Text:
§ §
Consider a domestic robot being asked to pick up ``the cup nearest to the plate''. Natural language is an intuitive way for humans to interact with robots. However, enabling robots to comprehend natural language spatial instructions such as this is challenging because objects in the scene must be identified by a combination of their type, cup, and their relation to other objects, 'nearest to the plate'.
Specifically, we define a task involving an image of a table setting and a phrase that contains a spatial relationship, such as ``the cup nearest to the plate''. The system should respond with a reference to the selected object in a object model built from the image.
This problem is a complex multi-modal task. It requires a Neural Network model to ground relational language jointly in text and image data. There are no cues such as texture and colour to help the model detect a spatial relationship like 'nearest'. Furthermore, in contrast to the target labels of object detection datasets, spatial relationships are abstract concepts that do not readily fit the paradigm of supervised training targets.
A challenge we address the in the model is that an image may contain an arbitrary number of objects. The model must therefore scale dynamically with no fixed upper bound on the number of objects.
The model is trained on scenes with a small number of items, however it is capable of performing inference on more complex scenes than those encountered during training. This is a key benefit in learning relationship features. They enable a complex structure, such as a scene of a table setting, to be processed as a composite of related components. Rather than select a fixed number of features to represent a scene model, the graph representation treats the scene as an arbitrary sized collection of binary object relationships.
pip install -r requirements.txt
See https://github.com/phil-hawkins/InferSent for InferSent setup instructions and pretrained weights.
python datasetgen/kitchen/generate.py
python train.py
python int_eval.py
§ §
Provided information:
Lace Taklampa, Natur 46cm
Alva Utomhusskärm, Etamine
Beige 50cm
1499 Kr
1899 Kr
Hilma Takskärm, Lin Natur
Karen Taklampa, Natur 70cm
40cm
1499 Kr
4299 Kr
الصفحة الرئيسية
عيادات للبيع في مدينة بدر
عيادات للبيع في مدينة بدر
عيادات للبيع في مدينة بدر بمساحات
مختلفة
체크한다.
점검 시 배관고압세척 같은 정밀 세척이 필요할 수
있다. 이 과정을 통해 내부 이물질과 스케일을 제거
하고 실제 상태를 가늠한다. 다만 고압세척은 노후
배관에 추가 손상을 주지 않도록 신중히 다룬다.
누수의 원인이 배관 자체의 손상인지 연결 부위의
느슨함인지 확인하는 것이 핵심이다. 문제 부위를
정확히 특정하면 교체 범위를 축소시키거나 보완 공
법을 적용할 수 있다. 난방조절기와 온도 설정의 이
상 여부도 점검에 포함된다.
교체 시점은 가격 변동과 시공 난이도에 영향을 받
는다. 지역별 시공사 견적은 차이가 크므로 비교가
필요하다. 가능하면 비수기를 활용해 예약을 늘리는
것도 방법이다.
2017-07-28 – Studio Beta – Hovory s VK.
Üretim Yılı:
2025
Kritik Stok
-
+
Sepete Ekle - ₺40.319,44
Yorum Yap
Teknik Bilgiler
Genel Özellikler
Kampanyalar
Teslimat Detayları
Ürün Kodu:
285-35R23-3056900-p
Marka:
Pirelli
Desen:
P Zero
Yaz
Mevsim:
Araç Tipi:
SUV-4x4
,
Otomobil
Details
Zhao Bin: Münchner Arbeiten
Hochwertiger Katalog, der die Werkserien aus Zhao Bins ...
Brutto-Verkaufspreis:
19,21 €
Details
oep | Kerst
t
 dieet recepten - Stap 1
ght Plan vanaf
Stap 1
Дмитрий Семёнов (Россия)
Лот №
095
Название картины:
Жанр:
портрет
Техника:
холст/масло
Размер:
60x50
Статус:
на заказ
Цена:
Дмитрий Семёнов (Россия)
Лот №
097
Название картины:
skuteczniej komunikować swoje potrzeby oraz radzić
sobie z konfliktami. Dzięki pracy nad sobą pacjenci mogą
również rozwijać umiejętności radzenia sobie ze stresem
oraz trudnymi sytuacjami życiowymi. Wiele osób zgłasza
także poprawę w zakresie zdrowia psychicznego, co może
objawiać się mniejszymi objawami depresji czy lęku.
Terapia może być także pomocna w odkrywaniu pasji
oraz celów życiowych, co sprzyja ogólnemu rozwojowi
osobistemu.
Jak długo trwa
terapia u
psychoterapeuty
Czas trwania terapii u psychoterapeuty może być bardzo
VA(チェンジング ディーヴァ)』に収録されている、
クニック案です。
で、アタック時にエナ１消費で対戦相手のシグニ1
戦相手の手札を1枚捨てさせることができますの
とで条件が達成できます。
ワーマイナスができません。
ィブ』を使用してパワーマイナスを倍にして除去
§ §
Problems and tasks:
(1) According to the spatial-language text, on what kind of scenes is the model trained?
(2) Put this sentence from the spatial-language text into Spanish: "The model must therefore scale dynamically with no fixed upper bound on the number of objects."
The records have no connection to the spatial-language text.

Responses by task:
(1) Scenes with a small number of items.

(2) Por lo tanto, el modelo debe escalar dinámicamente sin un límite superior fijo en el número de objetos.